▶ [Set of tasks]:
• a. Answer these about the Castro passage, each on its own line:
(i) How large was the crowd waiting at the stadium?
(ii) Who flanked Vallejo when he found himself on stage?
(iii) What is it no longer possible to buy anywhere in the country?
• b. Retype the part of the Castro passage starting with "The last living" and going on through "in the country.".

▶ [Selected extract]:
___
The interlude was beginning to trouble Vallejo, he says, when he had to leave on a compulsory meal break. When he got back to the stadium a few hours later, breathless from sprinting, the 18,000-strong crowd was still waiting “in an atmosphere of pin-drop quiet” for Castro’s next syllable.
To interrupt the motionless, slumped-over Demosthenes at that point—just as his silence was nearing peak pregnancy—would have been unthinkable, felt the veteran doctor.
“Then at last we saw the signs, in the amber gloaming: rigor mortis was setting in,” Vallejo told reporters this evening. He said he had no recollection of the seconds that followed. Adrenalin and muscle memory kicked in, and suddenly he was on stage, flanked by a phalanx of paramedics, nurses and specialists at the President Emeritus’ side.
But there was nothing they could do. The rigor mortis had gone too far.
The last living guerrilla was dead.
An epidemic of whooping and dancing—a classic reaction to bereavement in many cultures—spread outwards from Havana at the speed of sadness this afternoon. For the men, women and children of this island paradise, suicide will be the only escape from the lugubrious alarum of the vuvuzuela tonight as a million cheeks execute Latin America’s one-note answer to Danny Boy. But for every grief-stricken reveler on the street, another ten Cubans will spend a noisy night at home, drowning their sorrows in champagne. So great has been the national outpouring (as it were) that it’s no longer possible to buy a bottle of the Batista-era sparkling wine anywhere in the country.
___
▶ [Record extracts]:
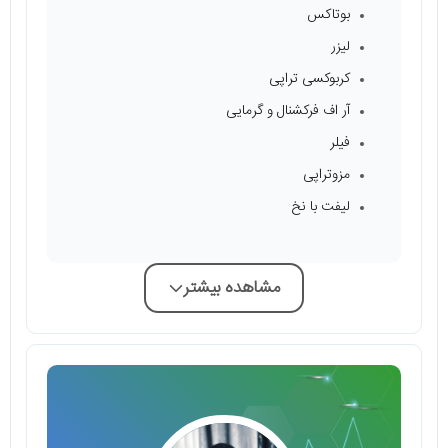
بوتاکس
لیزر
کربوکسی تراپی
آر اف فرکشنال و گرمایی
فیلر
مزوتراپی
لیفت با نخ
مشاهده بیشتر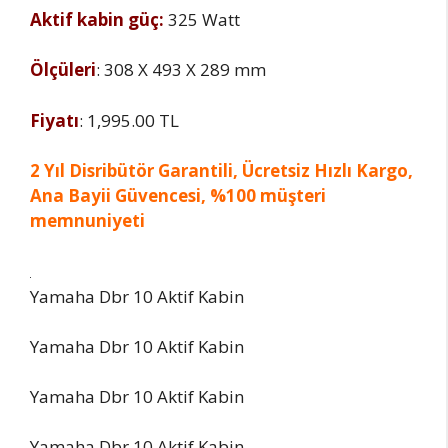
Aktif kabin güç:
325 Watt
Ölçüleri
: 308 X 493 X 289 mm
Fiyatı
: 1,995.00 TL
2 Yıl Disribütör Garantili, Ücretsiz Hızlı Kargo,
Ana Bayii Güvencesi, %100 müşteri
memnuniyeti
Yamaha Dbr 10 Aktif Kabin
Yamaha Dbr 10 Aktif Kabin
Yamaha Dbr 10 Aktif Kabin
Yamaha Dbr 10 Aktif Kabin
___
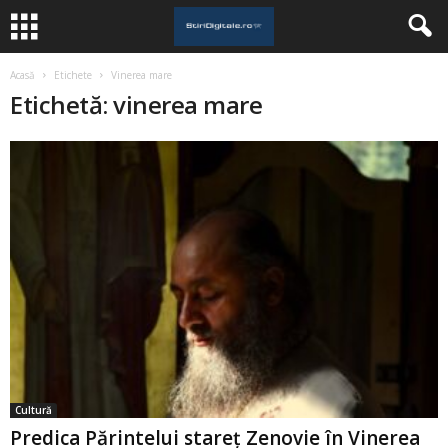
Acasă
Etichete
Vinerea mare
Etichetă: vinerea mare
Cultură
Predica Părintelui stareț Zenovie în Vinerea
___
▶ [Task-by-task answers]:
• a.
(i) 18,000-strong
(ii) A phalanx of paramedics, nurses and specialists
(iii) A bottle of the Batista-era sparkling wine

• b.
The last living guerrilla was dead.
An epidemic of whooping and dancing—a classic reaction to bereavement in many cultures—spread outwards from Havana at the speed of sadness this afternoon. For the men, women and children of this island paradise, suicide will be the only escape from the lugubrious alarum of the vuvuzuela tonight as a million cheeks execute Latin America’s one-note answer to Danny Boy. But for every grief-stricken reveler on the street, another ten Cubans will spend a noisy night at home, drowning their sorrows in champagne. So great has been the national outpouring (as it were) that it’s no longer possible to buy a bottle of the Batista-era sparkling wine anywhere in the country.